Every line with the word "için" in it should be extracted from the data that follows.

-------

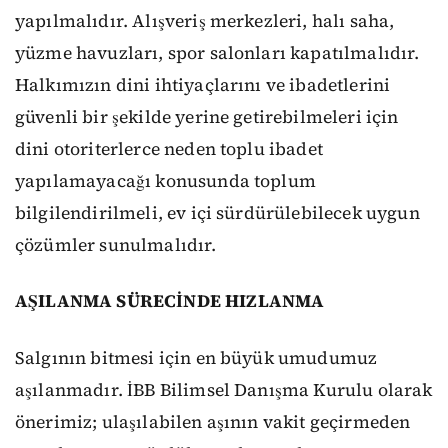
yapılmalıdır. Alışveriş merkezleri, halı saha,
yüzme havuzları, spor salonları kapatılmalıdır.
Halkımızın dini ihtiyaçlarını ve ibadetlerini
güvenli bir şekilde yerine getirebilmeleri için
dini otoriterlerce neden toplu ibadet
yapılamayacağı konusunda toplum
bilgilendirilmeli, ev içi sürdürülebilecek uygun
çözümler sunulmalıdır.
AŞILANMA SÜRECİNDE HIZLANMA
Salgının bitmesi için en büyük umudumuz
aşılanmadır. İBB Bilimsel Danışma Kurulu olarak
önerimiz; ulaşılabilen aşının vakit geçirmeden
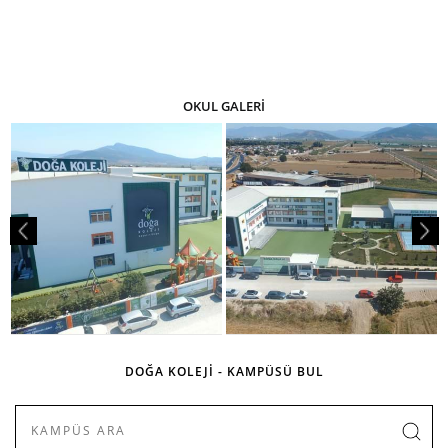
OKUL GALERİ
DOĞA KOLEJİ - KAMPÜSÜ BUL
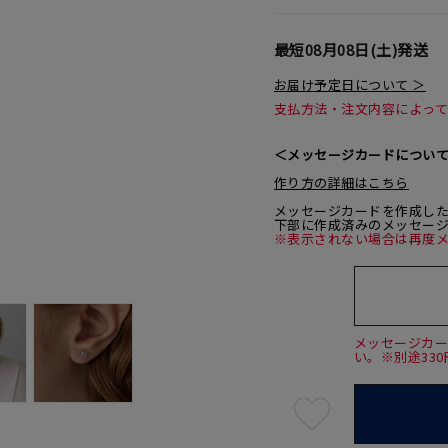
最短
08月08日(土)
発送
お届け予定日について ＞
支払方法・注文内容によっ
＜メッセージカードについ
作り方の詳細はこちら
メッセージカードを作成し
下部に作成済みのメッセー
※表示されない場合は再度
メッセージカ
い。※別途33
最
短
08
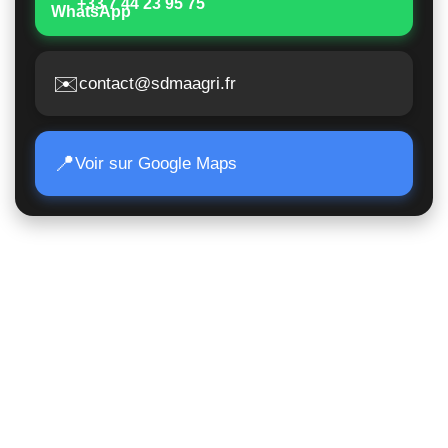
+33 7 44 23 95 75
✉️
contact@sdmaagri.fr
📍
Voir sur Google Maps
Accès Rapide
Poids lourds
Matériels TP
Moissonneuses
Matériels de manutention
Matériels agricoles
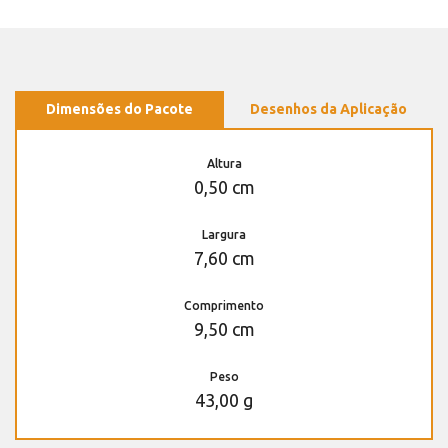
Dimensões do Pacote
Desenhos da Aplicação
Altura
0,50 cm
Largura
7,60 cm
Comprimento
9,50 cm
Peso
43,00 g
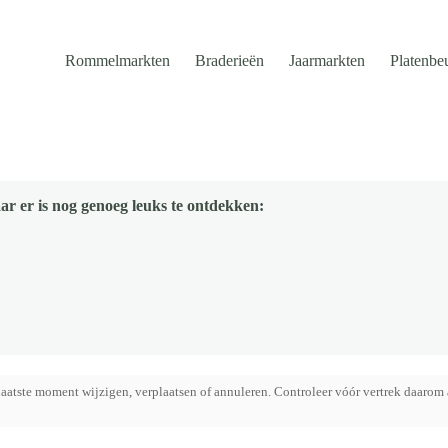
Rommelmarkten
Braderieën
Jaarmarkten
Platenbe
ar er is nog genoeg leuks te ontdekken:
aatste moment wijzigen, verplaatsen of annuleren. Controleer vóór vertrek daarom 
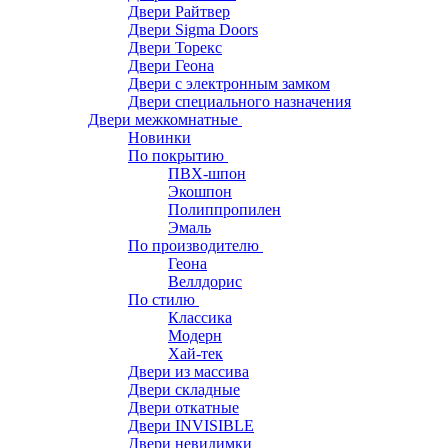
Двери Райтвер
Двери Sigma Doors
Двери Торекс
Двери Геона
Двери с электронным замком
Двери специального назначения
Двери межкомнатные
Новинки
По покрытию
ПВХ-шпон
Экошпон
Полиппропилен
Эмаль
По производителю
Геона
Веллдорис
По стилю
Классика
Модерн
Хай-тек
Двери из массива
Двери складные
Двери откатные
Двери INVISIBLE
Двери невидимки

-------

- [REPLY]:
güvenli bir şekilde yerine getirebilmeleri için
Salgının bitmesi için en büyük umudumuz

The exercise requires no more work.